(Page-level text extractions)
-=-=-=-=-
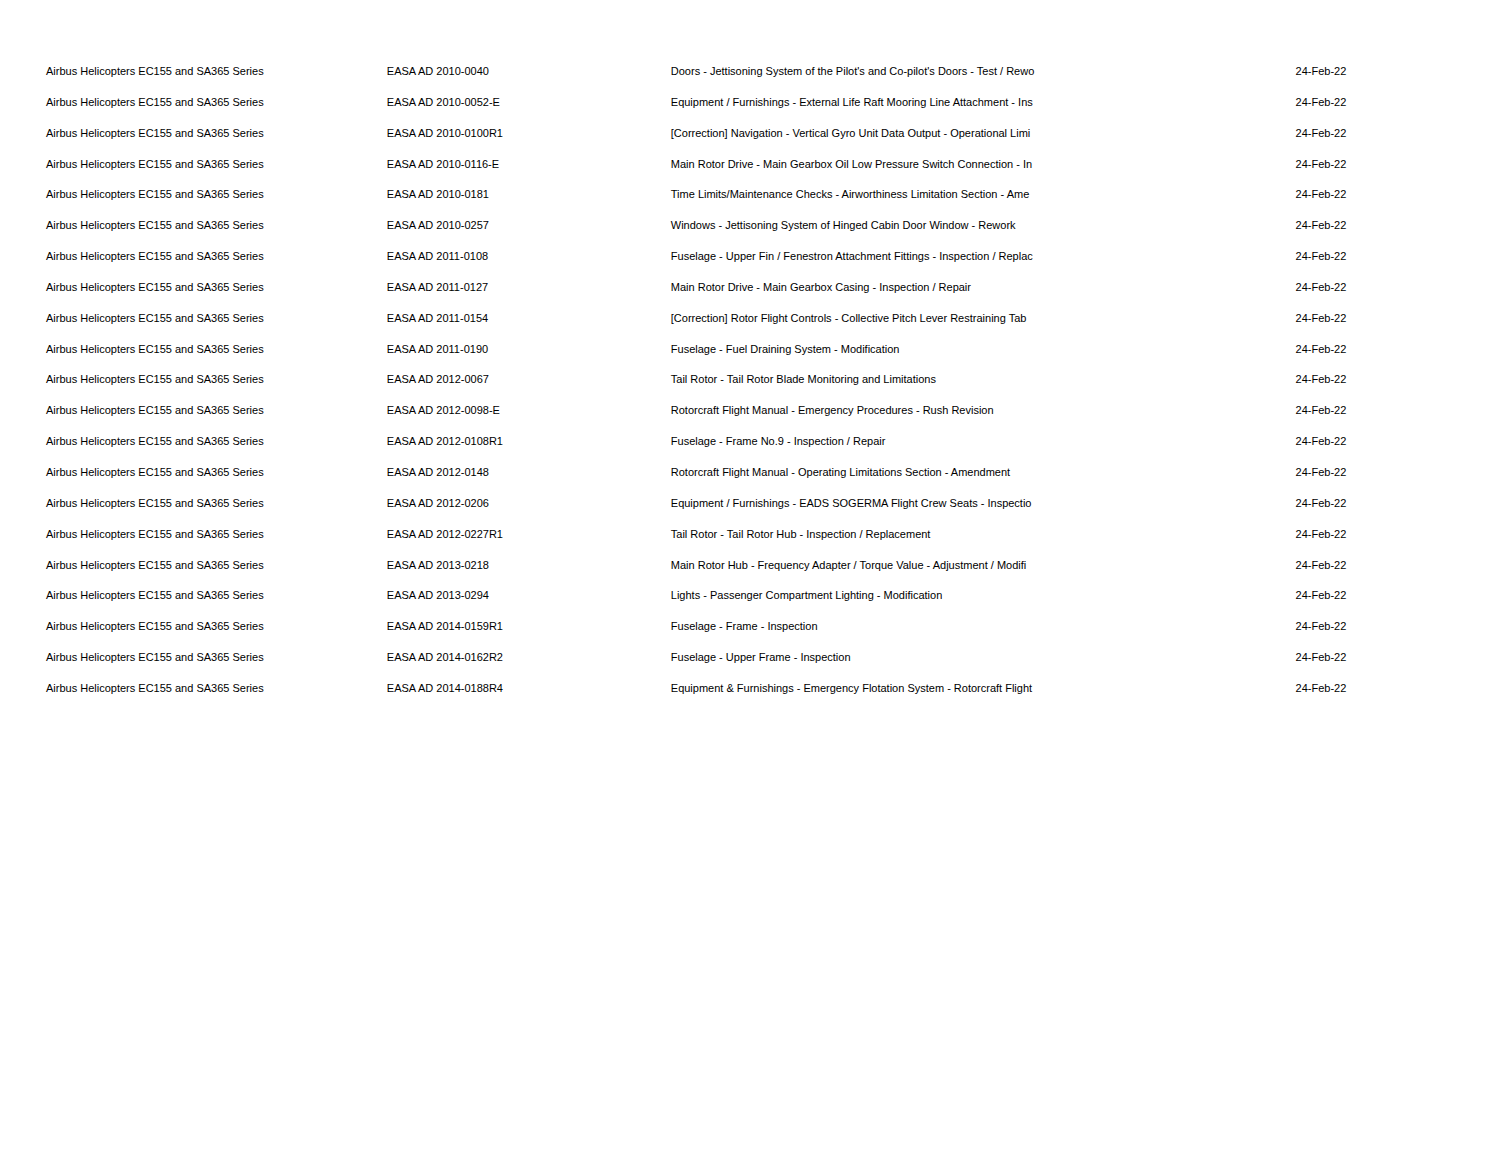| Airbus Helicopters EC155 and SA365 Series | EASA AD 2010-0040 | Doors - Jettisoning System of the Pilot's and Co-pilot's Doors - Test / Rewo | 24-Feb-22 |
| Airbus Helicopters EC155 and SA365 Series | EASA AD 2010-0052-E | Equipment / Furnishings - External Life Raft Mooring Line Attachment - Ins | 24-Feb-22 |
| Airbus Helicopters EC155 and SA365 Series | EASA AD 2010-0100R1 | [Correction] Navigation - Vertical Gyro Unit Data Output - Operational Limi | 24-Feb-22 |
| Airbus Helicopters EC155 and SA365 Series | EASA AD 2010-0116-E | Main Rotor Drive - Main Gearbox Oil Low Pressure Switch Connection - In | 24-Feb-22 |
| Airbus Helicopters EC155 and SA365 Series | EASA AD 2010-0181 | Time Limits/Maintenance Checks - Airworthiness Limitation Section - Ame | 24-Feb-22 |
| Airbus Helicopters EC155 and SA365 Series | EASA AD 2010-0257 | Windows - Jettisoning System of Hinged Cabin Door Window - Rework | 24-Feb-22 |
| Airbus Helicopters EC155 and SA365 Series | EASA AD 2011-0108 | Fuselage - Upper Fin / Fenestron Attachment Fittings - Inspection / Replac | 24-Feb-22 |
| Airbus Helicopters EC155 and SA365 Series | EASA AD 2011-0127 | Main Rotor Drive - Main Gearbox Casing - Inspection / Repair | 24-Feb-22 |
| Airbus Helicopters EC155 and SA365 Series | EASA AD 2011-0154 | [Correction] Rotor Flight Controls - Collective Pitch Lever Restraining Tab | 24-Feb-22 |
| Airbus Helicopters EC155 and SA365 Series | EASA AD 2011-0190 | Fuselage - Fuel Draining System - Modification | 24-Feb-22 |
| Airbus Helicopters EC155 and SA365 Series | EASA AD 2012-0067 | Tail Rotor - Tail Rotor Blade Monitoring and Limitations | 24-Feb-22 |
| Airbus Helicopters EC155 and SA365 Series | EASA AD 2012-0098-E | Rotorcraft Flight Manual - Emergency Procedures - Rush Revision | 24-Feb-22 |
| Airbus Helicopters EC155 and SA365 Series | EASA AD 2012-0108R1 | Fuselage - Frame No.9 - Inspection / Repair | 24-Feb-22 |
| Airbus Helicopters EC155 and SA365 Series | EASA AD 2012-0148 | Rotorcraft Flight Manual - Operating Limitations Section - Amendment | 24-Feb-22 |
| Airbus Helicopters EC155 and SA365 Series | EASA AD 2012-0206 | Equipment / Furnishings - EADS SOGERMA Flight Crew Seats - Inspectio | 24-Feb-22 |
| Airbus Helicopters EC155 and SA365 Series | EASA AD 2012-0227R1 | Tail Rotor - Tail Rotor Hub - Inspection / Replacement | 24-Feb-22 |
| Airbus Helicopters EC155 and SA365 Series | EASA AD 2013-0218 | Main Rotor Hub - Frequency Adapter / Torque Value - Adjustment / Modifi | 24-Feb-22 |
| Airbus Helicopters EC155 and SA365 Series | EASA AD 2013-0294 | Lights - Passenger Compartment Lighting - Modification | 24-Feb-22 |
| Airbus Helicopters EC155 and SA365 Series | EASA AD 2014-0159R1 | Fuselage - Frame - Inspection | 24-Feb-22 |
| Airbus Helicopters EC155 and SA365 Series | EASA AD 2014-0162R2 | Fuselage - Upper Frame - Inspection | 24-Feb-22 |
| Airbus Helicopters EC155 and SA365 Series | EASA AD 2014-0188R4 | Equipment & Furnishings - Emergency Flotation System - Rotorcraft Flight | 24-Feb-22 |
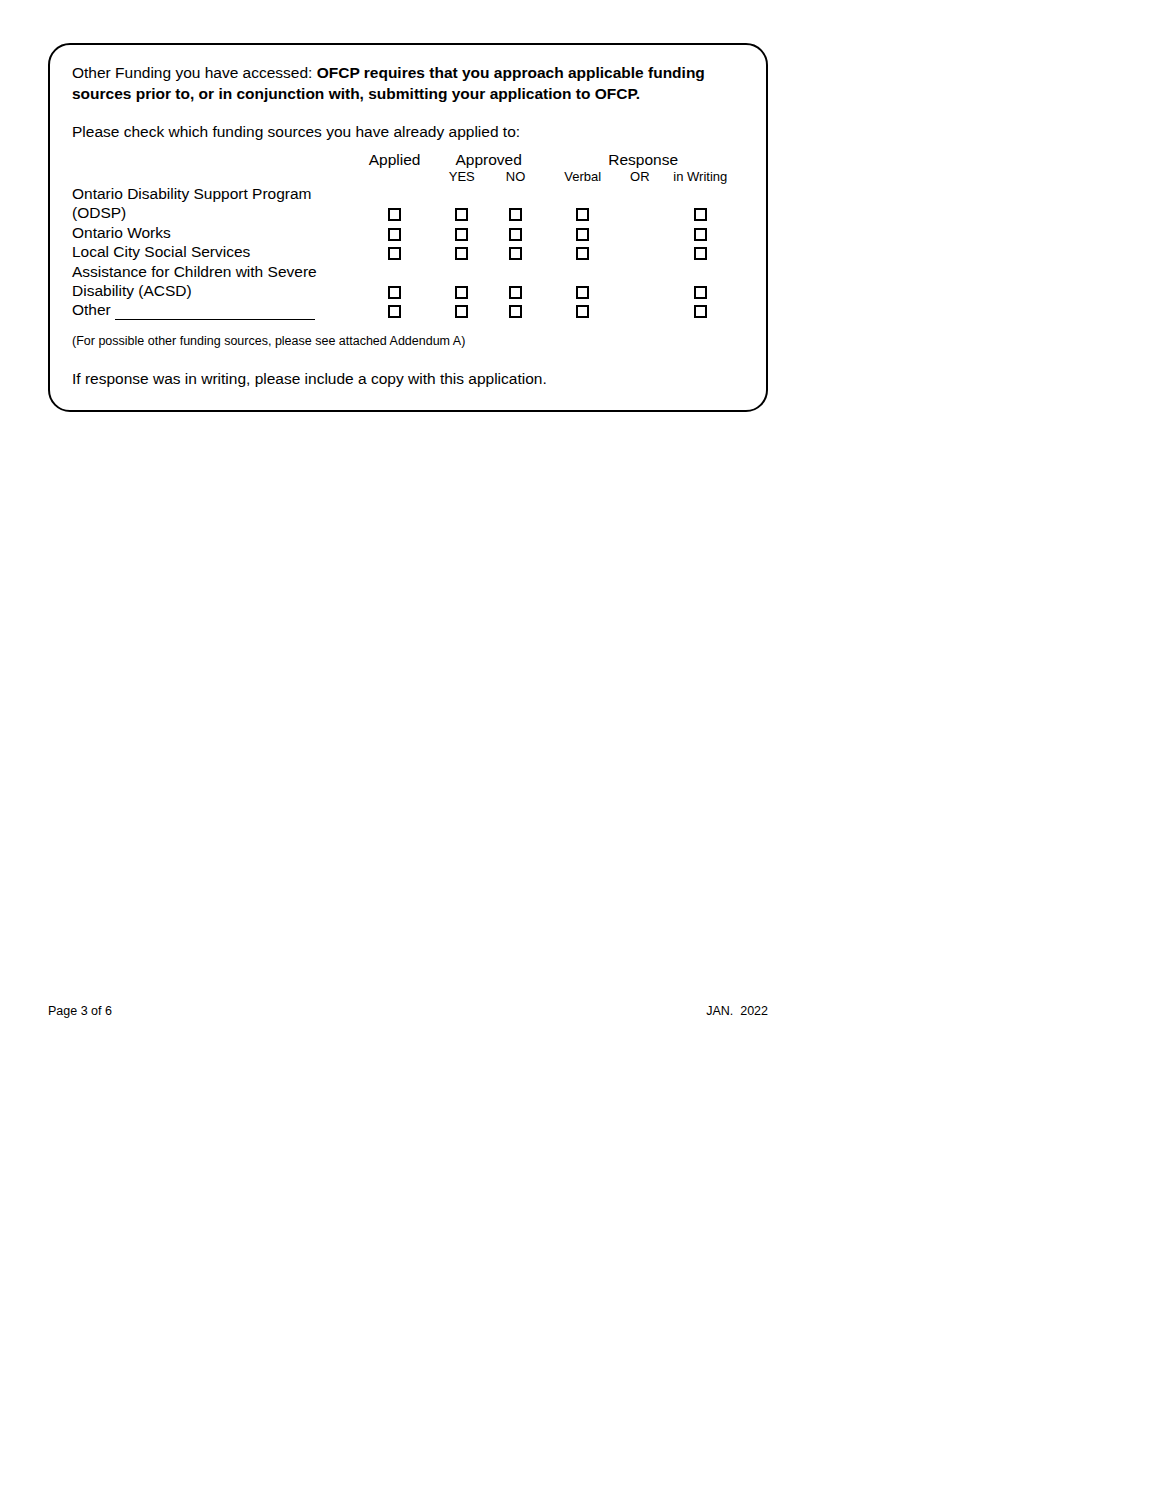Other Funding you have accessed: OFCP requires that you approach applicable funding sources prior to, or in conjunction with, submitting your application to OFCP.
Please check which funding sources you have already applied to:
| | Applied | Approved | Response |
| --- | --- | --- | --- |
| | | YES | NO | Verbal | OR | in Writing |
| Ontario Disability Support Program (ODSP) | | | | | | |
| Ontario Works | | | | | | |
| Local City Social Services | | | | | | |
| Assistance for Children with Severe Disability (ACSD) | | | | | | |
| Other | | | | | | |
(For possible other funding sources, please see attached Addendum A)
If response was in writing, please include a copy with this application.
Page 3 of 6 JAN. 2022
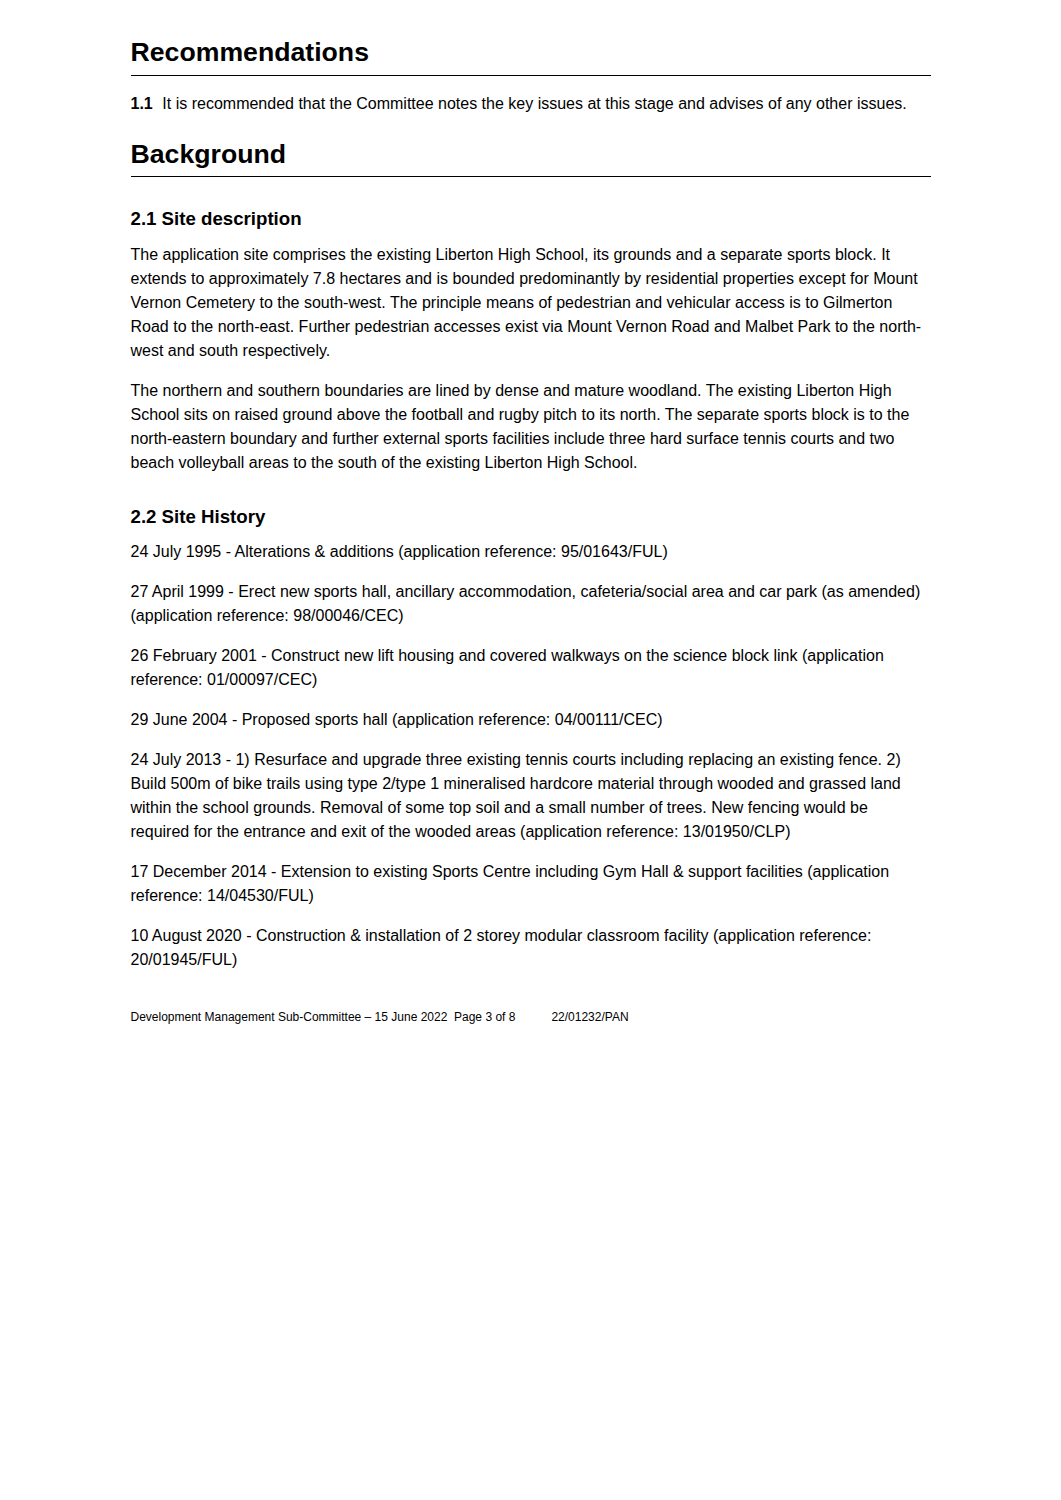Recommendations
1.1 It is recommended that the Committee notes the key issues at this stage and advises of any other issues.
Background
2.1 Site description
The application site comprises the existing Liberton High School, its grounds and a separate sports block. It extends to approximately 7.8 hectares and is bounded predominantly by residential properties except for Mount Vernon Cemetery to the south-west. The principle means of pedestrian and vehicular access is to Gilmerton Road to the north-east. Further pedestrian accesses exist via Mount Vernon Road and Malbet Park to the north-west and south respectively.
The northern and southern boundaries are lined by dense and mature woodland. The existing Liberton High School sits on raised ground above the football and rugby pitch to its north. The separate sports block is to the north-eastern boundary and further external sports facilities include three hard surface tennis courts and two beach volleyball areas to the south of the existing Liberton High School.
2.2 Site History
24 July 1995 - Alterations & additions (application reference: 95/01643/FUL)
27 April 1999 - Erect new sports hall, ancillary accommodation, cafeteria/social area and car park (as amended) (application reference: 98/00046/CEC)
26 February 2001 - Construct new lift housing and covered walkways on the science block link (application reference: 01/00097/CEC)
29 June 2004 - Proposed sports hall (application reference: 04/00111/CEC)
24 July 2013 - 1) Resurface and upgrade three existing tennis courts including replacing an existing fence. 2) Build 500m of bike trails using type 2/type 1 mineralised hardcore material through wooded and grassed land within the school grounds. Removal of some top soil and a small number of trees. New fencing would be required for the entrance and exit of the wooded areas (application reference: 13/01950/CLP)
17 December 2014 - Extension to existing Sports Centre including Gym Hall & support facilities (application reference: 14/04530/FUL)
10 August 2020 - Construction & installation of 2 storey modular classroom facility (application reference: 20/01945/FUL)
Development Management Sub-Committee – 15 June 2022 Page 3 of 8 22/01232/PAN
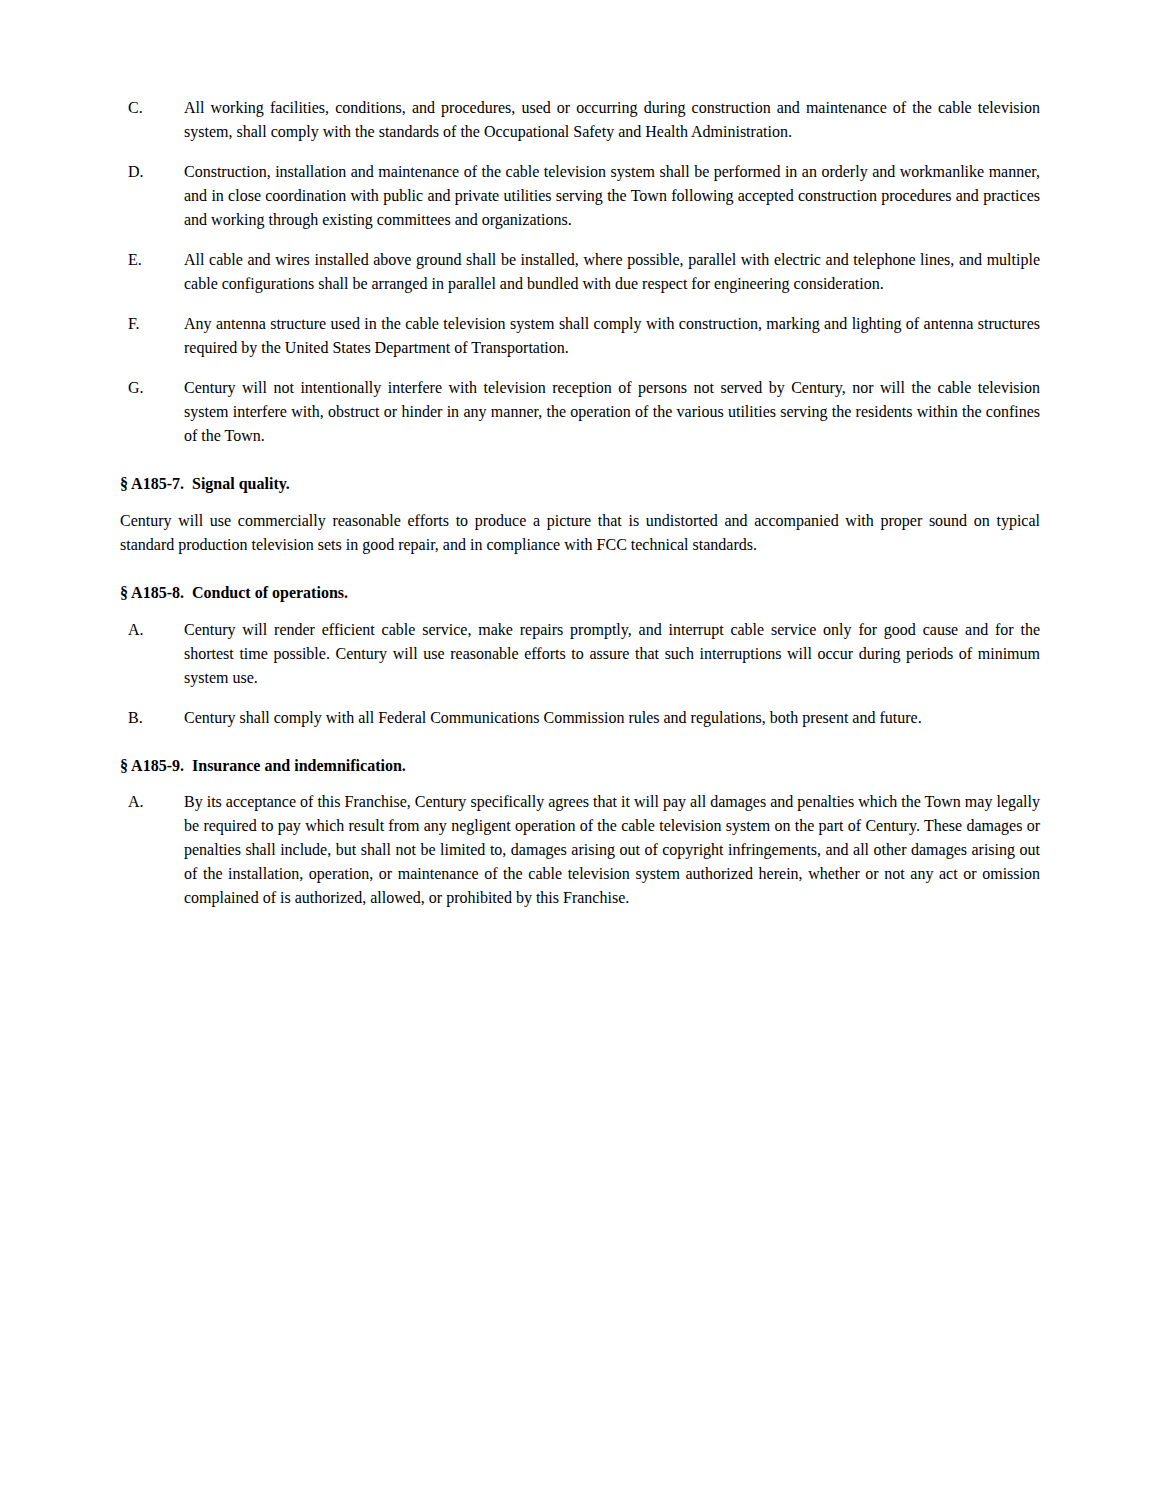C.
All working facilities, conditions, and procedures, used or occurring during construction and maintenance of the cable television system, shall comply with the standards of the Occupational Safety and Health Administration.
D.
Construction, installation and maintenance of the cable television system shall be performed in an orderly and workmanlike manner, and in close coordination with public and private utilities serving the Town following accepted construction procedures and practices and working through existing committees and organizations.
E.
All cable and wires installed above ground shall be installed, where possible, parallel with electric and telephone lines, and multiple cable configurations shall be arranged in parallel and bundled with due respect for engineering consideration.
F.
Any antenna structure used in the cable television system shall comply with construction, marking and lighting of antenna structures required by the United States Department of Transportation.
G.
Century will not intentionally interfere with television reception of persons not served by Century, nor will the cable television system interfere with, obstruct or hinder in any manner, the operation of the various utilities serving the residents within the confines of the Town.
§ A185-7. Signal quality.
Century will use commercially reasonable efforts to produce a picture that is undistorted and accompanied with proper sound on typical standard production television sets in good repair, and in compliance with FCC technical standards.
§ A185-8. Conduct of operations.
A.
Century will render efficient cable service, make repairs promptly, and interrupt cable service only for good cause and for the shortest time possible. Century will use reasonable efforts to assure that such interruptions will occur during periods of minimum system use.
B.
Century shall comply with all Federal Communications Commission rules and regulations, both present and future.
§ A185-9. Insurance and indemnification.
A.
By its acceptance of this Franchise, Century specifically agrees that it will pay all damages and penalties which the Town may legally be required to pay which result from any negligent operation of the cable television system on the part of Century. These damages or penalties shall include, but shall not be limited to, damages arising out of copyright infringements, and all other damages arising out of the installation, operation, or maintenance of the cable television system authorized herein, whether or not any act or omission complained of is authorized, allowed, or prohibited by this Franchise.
-=-=-=-=-
Problem:
The reply should hold an exact repeat of the entries from their opening line through the line with "Limitations | 24-Feb-22 |", and no pictures at all.

Response below:
| Airbus Helicopters EC155 and SA365 Series | EASA AD 2010-0040 | Doors - Jettisoning System of the Pilot's and Co-pilot's Doors - Test / Rewo | 24-Feb-22 |
| Airbus Helicopters EC155 and SA365 Series | EASA AD 2010-0052-E | Equipment / Furnishings - External Life Raft Mooring Line Attachment - Ins | 24-Feb-22 |
| Airbus Helicopters EC155 and SA365 Series | EASA AD 2010-0100R1 | [Correction] Navigation - Vertical Gyro Unit Data Output - Operational Limi | 24-Feb-22 |
| Airbus Helicopters EC155 and SA365 Series | EASA AD 2010-0116-E | Main Rotor Drive - Main Gearbox Oil Low Pressure Switch Connection - In | 24-Feb-22 |
| Airbus Helicopters EC155 and SA365 Series | EASA AD 2010-0181 | Time Limits/Maintenance Checks - Airworthiness Limitation Section - Ame | 24-Feb-22 |
| Airbus Helicopters EC155 and SA365 Series | EASA AD 2010-0257 | Windows - Jettisoning System of Hinged Cabin Door Window - Rework | 24-Feb-22 |
| Airbus Helicopters EC155 and SA365 Series | EASA AD 2011-0108 | Fuselage - Upper Fin / Fenestron Attachment Fittings - Inspection / Replac | 24-Feb-22 |
| Airbus Helicopters EC155 and SA365 Series | EASA AD 2011-0127 | Main Rotor Drive - Main Gearbox Casing - Inspection / Repair | 24-Feb-22 |
| Airbus Helicopters EC155 and SA365 Series | EASA AD 2011-0154 | [Correction] Rotor Flight Controls - Collective Pitch Lever Restraining Tab | 24-Feb-22 |
| Airbus Helicopters EC155 and SA365 Series | EASA AD 2011-0190 | Fuselage - Fuel Draining System - Modification | 24-Feb-22 |
| Airbus Helicopters EC155 and SA365 Series | EASA AD 2012-0067 | Tail Rotor - Tail Rotor Blade Monitoring and Limitations | 24-Feb-22 |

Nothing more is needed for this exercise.